-- INPUT FOR THIS TASK follows --

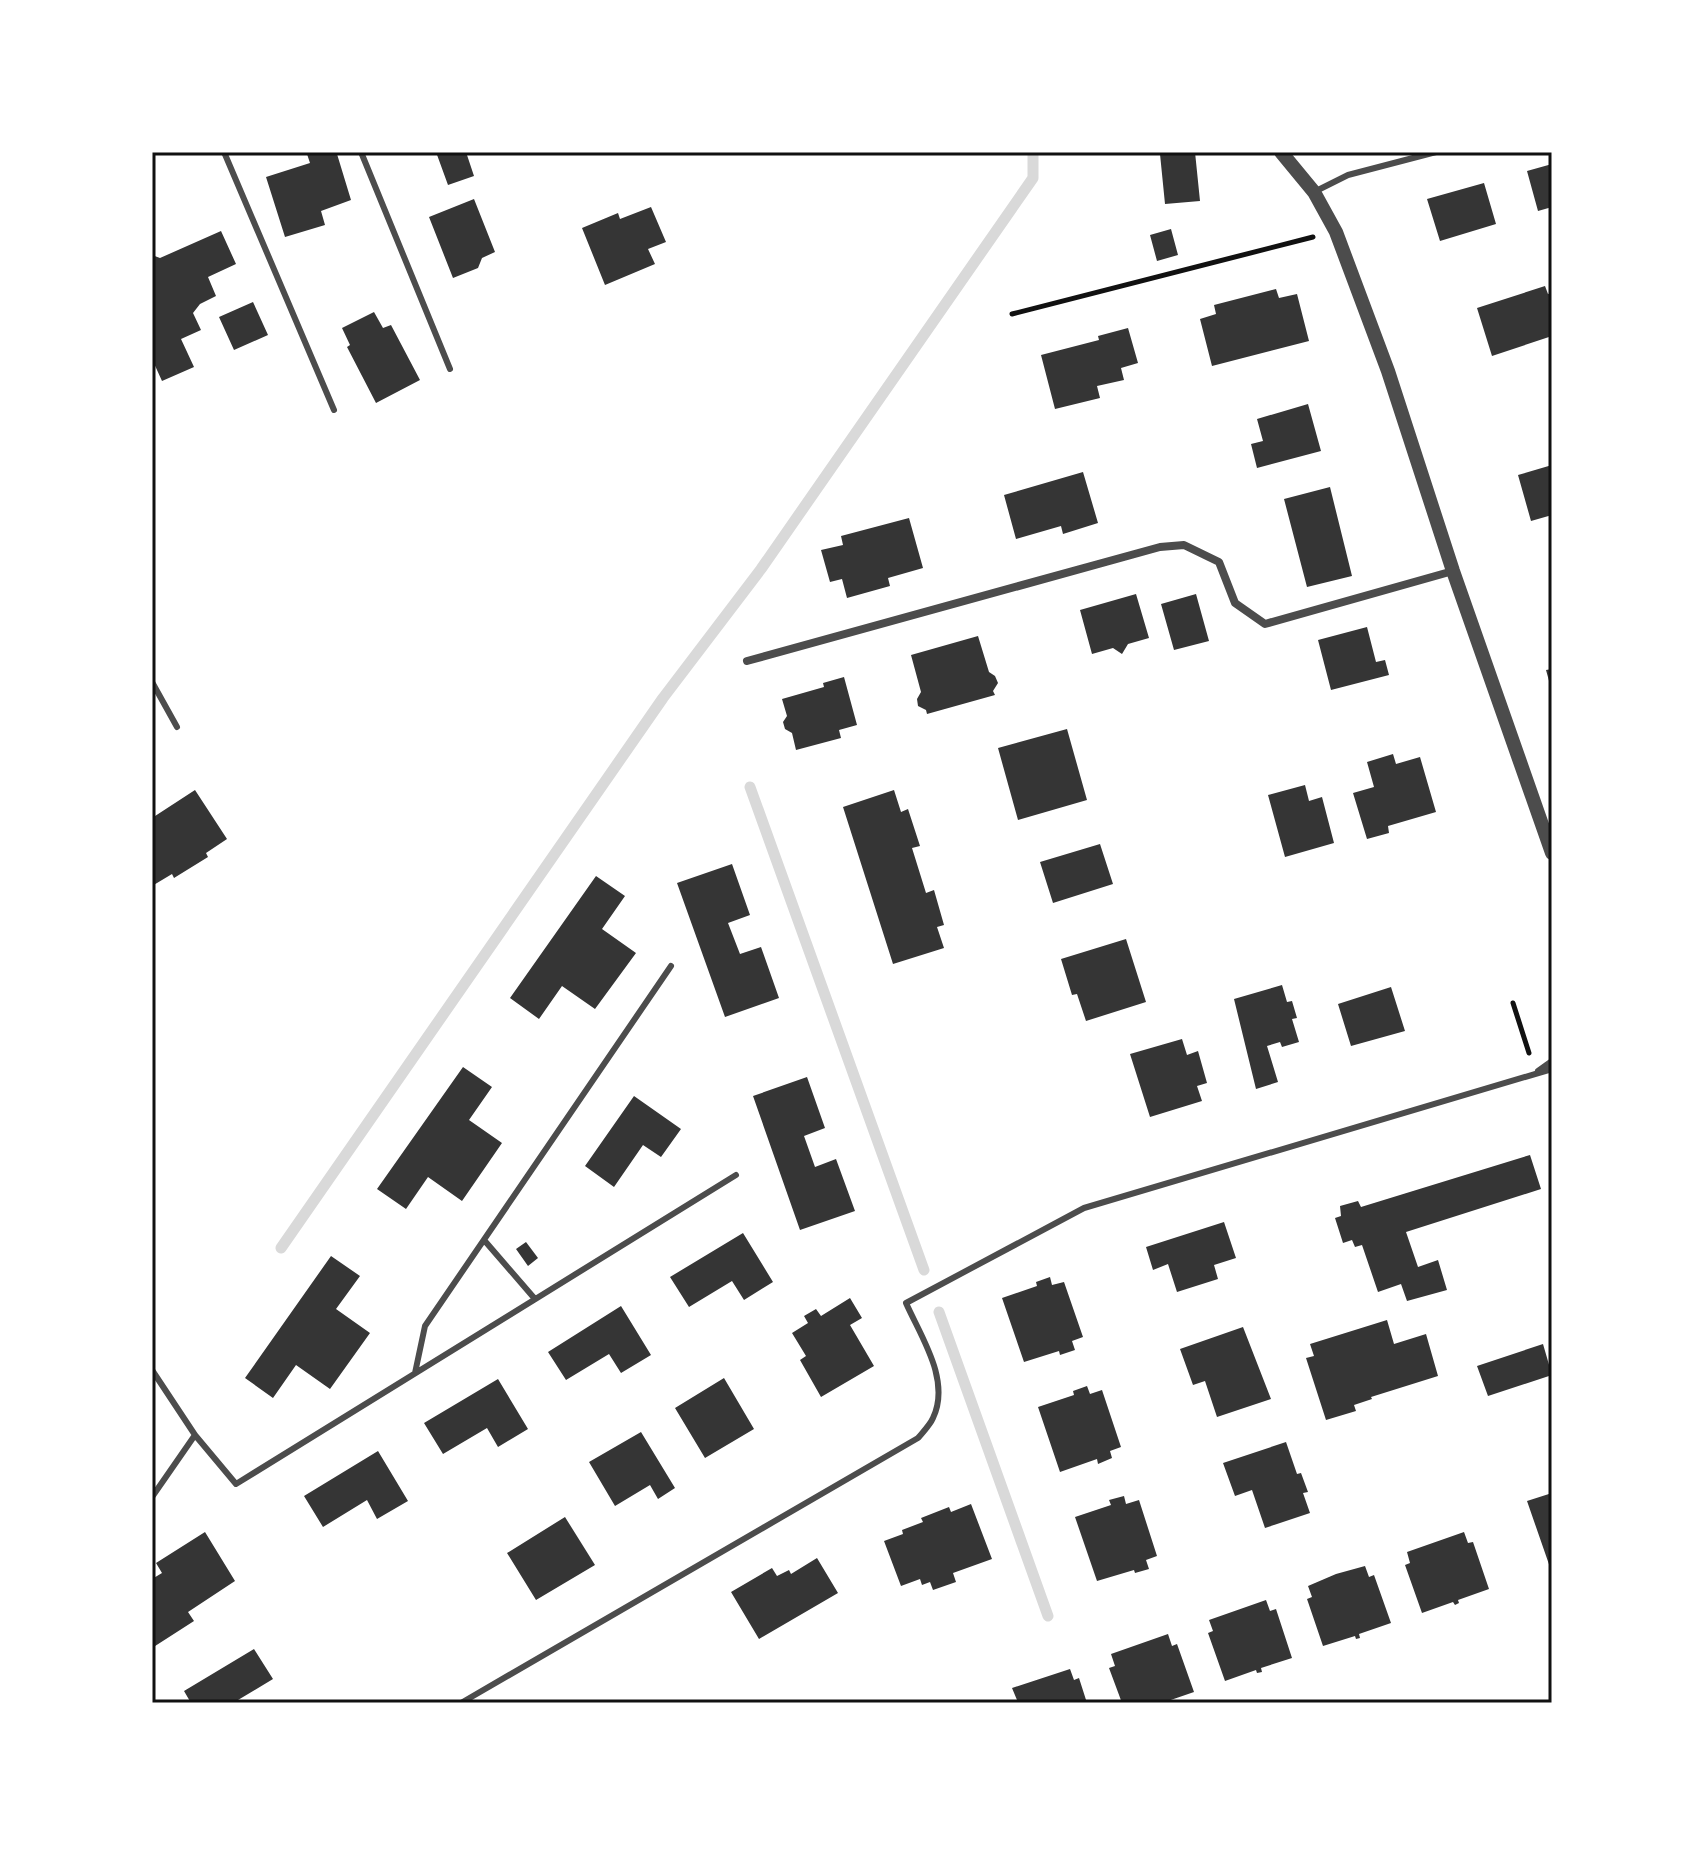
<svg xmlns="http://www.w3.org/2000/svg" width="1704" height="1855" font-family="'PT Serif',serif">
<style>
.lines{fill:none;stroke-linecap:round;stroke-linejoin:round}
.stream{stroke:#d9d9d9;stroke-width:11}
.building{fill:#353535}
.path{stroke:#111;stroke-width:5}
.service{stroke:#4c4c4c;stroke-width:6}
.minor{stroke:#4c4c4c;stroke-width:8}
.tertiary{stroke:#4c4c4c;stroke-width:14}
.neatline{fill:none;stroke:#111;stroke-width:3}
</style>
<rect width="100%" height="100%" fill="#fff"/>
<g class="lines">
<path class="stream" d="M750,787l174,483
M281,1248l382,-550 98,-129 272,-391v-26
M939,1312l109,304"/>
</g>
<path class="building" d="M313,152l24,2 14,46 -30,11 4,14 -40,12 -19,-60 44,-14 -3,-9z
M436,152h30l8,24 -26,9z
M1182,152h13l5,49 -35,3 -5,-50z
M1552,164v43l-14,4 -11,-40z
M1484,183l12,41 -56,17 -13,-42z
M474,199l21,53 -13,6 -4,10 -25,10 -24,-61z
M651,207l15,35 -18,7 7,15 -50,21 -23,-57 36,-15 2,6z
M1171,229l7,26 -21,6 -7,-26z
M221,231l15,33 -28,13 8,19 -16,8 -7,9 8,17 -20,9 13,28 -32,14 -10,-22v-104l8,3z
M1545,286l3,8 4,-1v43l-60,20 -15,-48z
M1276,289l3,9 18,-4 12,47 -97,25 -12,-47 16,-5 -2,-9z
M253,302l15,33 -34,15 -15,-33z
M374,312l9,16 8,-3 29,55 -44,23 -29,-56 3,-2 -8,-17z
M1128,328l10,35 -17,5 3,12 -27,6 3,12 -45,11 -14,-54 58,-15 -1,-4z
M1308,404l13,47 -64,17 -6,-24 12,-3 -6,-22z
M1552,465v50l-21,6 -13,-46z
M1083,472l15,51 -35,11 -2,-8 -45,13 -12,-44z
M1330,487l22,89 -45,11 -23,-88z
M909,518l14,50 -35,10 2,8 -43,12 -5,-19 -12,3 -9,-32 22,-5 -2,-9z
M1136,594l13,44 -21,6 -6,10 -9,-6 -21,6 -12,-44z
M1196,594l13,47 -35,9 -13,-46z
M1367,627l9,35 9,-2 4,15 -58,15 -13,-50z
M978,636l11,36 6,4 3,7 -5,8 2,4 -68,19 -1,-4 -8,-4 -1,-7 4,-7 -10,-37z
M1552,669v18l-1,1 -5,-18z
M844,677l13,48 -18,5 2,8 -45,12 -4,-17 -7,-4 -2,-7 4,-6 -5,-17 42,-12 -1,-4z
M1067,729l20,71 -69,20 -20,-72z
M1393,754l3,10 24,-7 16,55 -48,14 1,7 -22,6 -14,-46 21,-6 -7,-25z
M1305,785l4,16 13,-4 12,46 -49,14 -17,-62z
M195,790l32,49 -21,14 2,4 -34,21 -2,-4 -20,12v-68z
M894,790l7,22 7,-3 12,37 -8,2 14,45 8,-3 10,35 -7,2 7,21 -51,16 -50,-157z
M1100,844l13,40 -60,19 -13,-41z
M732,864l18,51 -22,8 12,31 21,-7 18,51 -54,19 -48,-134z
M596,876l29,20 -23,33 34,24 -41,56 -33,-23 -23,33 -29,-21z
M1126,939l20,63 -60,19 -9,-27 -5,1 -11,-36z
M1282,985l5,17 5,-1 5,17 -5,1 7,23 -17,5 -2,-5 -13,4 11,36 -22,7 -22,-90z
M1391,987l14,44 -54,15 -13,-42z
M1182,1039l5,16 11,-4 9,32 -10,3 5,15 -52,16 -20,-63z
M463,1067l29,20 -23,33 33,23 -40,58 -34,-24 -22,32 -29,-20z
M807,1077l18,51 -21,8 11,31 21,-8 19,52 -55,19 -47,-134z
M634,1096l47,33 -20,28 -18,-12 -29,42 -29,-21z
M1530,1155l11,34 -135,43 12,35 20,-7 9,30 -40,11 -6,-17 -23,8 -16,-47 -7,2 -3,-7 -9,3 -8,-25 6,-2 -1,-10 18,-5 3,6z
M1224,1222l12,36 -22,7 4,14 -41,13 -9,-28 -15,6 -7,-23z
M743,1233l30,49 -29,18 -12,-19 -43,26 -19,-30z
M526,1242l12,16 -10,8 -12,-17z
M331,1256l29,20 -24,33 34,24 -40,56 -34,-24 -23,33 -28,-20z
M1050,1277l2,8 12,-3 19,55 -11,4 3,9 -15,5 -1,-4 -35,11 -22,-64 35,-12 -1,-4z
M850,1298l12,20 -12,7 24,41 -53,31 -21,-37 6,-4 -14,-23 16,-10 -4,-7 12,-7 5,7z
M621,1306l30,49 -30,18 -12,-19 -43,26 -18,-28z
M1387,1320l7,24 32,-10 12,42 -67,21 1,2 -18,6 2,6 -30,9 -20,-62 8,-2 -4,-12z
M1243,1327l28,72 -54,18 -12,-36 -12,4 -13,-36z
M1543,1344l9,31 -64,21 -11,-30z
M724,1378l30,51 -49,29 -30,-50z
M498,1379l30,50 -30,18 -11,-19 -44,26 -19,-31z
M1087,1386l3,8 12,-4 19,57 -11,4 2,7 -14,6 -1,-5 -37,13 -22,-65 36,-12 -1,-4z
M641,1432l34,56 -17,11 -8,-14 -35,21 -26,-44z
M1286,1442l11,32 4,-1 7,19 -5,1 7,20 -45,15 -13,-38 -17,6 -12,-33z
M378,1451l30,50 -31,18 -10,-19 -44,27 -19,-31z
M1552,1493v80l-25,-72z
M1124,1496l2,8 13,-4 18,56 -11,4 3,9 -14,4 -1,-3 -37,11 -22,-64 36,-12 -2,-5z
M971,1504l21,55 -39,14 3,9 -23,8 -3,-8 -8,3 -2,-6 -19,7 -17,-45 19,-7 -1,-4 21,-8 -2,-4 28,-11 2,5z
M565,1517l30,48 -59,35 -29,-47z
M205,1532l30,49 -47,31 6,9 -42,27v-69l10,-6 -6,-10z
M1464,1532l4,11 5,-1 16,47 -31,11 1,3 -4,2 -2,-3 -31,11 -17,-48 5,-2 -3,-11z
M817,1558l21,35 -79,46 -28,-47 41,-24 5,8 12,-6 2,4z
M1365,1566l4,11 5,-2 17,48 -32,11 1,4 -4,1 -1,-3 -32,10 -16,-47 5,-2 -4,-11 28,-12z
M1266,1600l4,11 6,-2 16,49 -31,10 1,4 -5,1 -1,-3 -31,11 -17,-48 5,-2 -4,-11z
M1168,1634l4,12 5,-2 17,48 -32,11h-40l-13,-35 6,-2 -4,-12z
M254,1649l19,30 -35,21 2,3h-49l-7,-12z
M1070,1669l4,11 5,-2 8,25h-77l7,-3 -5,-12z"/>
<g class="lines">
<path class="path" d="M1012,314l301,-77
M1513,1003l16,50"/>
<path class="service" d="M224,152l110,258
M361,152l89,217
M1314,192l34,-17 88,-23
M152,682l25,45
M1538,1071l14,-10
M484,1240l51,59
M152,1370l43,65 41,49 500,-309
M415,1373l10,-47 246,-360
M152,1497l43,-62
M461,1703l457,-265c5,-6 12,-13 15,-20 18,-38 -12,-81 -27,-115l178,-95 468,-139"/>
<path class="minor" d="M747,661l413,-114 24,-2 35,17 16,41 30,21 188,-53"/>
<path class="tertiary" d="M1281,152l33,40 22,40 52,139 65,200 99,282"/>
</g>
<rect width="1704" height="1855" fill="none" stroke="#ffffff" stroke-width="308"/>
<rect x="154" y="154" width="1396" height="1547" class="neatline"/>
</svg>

-- INPUT FOR THIS TASK concluded --

The lines to set down, exactly and with both ends included, run from the one containing "M484,1240l51,59" to the last line of the data above.

M484,1240l51,59
M152,1370l43,65 41,49 500,-309
M415,1373l10,-47 246,-360
M152,1497l43,-62
M461,1703l457,-265c5,-6 12,-13 15,-20 18,-38 -12,-81 -27,-115l178,-95 468,-139"/>
<path class="minor" d="M747,661l413,-114 24,-2 35,17 16,41 30,21 188,-53"/>
<path class="tertiary" d="M1281,152l33,40 22,40 52,139 65,200 99,282"/>
</g>
<rect width="1704" height="1855" fill="none" stroke="#ffffff" stroke-width="308"/>
<rect x="154" y="154" width="1396" height="1547" class="neatline"/>
</svg>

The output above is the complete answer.